Sources, if you want to dig further
Papers referenced in the post:
- Robertson and Zaragoza (2009), The Probabilistic Relevance Framework: BM25 and Beyond.
- Karpukhin, Oguz, Min, Lewis, Wu, Edunov, Chen, Yih (2020), Dense Passage Retrieval for Open-Domain Question Answering.
- Cormack, Clarke, Büttcher (2009), Reciprocal Rank Fusion Outperforms Condorcet and Individual Rank Learning Methods.
- Reimers and Gurevych (2019), Sentence-BERT: Sentence Embeddings Using Siamese BERT-Networks.
- Liu, Lin, Hewitt, Paranjape, Bevilacqua, Petroni, Liang (2023), Lost in the Middle: How Language Models Use Long Contexts.
- Zheng, Chiang, Sheng, Zhuang, Wu, Zhuang, Lin, Li, Xing, Zhang, Gonzalez, Stoica (2023), Judging LLM-as-a-Judge with MT-Bench and Chatbot Arena.
Industry references:
- Anthropic on prompt caching.
- Cohere Rerank, the production-deployment pattern that hybrid + rerank is converging on across the industry.
- Streamlit on self-hosting after Snowflake.
The code repository is still public at timtrailor-hash/castle-ofsted-agent. The documents themselves are not. If you want to fork it for your own federation, the documents slot is yours to fill.

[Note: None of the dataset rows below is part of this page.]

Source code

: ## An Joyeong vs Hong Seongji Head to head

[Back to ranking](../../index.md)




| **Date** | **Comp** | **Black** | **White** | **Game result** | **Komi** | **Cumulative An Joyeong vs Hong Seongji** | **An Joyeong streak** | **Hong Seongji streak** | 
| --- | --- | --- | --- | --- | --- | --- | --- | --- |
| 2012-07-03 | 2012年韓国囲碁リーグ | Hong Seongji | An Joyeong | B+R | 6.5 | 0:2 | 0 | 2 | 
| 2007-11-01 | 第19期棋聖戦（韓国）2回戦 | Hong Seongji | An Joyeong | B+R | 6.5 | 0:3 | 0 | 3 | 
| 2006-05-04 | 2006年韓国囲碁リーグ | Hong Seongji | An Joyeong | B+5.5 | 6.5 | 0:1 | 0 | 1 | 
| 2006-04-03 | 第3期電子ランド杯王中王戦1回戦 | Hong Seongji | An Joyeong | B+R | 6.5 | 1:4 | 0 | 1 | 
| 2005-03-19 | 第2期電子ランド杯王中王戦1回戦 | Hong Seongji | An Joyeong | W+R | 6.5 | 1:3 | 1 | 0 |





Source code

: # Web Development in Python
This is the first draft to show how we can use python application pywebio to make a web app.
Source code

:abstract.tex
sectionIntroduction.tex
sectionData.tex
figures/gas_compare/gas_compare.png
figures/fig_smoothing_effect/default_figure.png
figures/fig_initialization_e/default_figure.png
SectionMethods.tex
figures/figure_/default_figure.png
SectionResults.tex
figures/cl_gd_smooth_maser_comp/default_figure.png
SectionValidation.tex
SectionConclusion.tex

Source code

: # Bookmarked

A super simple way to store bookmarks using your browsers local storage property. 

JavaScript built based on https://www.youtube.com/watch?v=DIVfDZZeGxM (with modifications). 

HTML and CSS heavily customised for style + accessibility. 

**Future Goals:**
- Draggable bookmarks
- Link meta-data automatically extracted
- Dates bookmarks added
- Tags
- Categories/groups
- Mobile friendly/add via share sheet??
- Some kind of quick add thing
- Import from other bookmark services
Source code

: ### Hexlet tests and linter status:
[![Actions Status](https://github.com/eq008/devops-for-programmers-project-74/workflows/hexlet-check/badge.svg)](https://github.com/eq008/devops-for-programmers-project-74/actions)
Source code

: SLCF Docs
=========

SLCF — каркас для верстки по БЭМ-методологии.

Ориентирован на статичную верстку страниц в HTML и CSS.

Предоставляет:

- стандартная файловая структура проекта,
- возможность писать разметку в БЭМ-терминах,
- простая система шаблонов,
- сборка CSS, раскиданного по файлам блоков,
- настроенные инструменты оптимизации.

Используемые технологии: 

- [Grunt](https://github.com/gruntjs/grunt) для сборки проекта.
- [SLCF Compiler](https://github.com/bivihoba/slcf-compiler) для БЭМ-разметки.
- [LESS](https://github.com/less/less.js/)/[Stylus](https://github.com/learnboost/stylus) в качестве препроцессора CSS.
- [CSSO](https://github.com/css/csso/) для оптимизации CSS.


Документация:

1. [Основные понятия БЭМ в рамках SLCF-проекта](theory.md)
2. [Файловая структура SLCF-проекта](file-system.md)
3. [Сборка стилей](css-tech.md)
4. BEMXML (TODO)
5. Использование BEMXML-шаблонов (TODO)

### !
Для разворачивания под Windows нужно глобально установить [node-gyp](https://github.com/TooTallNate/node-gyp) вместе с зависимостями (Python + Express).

The next time I update this post, the inspection will have happened. I will say what worked, what did not, and what I wish I had built. If everything goes to plan, the most interesting thing I will have to report will be that nothing remarkable happened: the tool sat in the meeting and the governors used it without thinking about it.
That is the bar. That is what next week is for.
Repository: timtrailor-hash/castle-ofsted-agent. Live tool: governors.timtrailor.com. Access restricted to Castle Federation governors.